#### The problem
In the listing that follows, locate the line containing "sein, dass die" and the line containing "参考写真・資料の添付（10枚まで）". Retype exactly those two lines and every line between them, and nothing more.

#### Raw data
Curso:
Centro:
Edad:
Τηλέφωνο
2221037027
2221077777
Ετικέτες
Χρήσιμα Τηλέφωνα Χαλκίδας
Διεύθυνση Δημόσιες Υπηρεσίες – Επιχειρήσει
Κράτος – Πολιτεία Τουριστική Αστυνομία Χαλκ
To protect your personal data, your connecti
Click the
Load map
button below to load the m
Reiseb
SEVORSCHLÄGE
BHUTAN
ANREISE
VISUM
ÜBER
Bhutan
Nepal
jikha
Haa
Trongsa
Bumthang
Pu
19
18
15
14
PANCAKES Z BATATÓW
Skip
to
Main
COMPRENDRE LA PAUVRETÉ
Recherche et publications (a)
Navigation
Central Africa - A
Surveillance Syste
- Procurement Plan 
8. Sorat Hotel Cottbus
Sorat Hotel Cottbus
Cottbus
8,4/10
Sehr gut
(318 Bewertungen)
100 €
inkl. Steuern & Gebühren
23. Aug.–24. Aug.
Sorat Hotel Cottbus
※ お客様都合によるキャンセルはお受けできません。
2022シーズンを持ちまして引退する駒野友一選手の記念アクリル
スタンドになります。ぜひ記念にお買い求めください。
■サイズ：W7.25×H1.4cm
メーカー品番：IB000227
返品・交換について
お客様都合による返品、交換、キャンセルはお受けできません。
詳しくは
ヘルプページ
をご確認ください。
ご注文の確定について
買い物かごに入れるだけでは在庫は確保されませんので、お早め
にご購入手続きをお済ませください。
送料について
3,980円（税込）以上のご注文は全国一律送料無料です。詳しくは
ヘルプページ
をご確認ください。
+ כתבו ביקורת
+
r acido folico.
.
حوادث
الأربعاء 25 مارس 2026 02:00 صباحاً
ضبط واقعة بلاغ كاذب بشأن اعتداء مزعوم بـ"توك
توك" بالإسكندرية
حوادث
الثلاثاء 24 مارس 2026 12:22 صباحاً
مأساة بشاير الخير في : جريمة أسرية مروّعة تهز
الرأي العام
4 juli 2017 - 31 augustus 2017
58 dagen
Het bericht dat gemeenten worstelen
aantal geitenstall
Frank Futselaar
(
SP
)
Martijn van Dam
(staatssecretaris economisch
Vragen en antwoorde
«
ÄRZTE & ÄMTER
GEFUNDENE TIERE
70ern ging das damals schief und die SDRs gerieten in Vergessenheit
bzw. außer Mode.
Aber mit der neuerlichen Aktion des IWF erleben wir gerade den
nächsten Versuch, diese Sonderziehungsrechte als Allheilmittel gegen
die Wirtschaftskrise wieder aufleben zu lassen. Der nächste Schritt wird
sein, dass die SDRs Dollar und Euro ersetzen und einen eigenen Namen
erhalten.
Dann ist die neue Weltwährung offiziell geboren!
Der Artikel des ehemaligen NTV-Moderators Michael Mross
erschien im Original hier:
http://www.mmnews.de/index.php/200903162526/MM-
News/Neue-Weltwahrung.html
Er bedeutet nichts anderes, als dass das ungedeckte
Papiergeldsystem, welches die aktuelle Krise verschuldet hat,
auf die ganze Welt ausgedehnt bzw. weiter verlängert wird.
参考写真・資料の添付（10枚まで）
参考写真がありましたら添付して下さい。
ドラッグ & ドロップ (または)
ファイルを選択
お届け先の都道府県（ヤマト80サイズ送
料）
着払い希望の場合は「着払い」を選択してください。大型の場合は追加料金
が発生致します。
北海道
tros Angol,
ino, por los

#### Response
sein, dass die SDRs Dollar und Euro ersetzen und einen eigenen Namen
erhalten.
Dann ist die neue Weltwährung offiziell geboren!
Der Artikel des ehemaligen NTV-Moderators Michael Mross
erschien im Original hier:
http://www.mmnews.de/index.php/200903162526/MM-
News/Neue-Weltwahrung.html
Er bedeutet nichts anderes, als dass das ungedeckte
Papiergeldsystem, welches die aktuelle Krise verschuldet hat,
auf die ganze Welt ausgedehnt bzw. weiter verlängert wird.
参考写真・資料の添付（10枚まで）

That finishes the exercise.